DESCRIPTION OF THE TASK:
Copy the items from their first line down to and including the line containing "exposure: exposure 1", swapping each "developed" for "edited" and leaving everything else unchanged.

RECORDS TO USE:
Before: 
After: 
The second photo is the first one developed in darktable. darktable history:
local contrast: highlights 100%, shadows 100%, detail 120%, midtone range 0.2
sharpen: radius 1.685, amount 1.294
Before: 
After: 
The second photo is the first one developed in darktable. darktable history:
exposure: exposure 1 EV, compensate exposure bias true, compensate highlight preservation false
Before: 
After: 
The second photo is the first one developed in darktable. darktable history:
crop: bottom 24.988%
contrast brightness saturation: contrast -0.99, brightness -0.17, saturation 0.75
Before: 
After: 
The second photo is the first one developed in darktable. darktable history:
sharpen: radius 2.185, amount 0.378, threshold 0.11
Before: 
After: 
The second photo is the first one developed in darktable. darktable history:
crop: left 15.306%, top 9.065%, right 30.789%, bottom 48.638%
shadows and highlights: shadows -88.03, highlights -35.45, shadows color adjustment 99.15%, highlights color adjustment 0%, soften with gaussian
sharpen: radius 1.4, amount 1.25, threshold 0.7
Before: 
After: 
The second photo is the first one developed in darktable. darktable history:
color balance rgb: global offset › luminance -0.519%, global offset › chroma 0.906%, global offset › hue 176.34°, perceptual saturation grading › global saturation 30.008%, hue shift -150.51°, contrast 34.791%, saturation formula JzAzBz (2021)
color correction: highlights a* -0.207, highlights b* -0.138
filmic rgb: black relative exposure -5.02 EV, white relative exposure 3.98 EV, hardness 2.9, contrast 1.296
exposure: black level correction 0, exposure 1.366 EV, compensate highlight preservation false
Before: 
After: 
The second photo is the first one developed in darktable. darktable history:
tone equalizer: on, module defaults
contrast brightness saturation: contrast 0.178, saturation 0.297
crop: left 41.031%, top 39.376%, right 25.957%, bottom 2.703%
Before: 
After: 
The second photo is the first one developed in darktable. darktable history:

EXPECTED ANSWER:
Before: 
After: 
The second photo is the first one edited in darktable. darktable history:
local contrast: highlights 100%, shadows 100%, detail 120%, midtone range 0.2
sharpen: radius 1.685, amount 1.294
Before: 
After: 
The second photo is the first one edited in darktable. darktable history:
exposure: exposure 1 EV, compensate exposure bias true, compensate highlight preservation false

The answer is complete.